At this year's Data+AI Summit, Databricks SQL continued to push the boundaries of what a data warehouse can be, leveraging AI across the entire product surface to extend our leadership in performance and efficiency, while still simplifying the experience and unlocking new opportunities for our customers. In parallel, we continue to deliver improvements to our core data warehousing capabilities to help you unify your data stack under Lakehouse.
In this blog post, we are thrilled to share the highlights of what's new and coming next in Databricks SQL:
- AI-driven performance optimizations like Predictive I/O that deliver leading performance and cost-savings, without manual tuning required.
- New user experiences with AI Functions, SQL Warehouses in Notebooks, new Dashboards, and Python User Defined Functions.
- Rich external data source support with Lakehouse Federation.
- New ways to access your data with the SQL Statement Execution API.
- Simple and efficient data processing with Streaming Tables, Materialized Views and Workflows integration.

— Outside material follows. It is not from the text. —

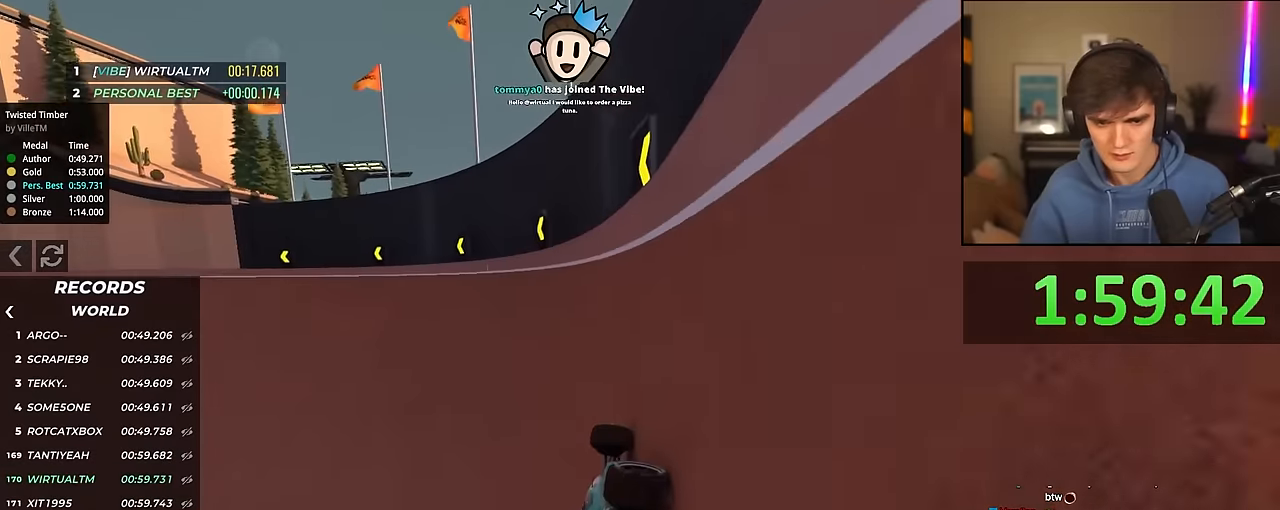
{"keys": ["up"], "events": [[450, "left", "up"]]}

- Intelligent assistance powered by LakehouseIQ, our knowledge engine.
- Enhanced administration tools with Databricks SQL System Tables and Live Query Profile.
- Additional features for our partner integrations with Fivetran, dbt labs and PowerBI
The AI-optimized warehouse: Ready for all your workloads - no tuning required
We believe that the best data warehouse is a lakehouse; therefore, we continue to extend our leadership in ETL workloads and harnessing the power of AI. Databricks SQL now also delivers industry-leading performance for your EDA and BI workloads, while improving cost savings - with no manual tuning.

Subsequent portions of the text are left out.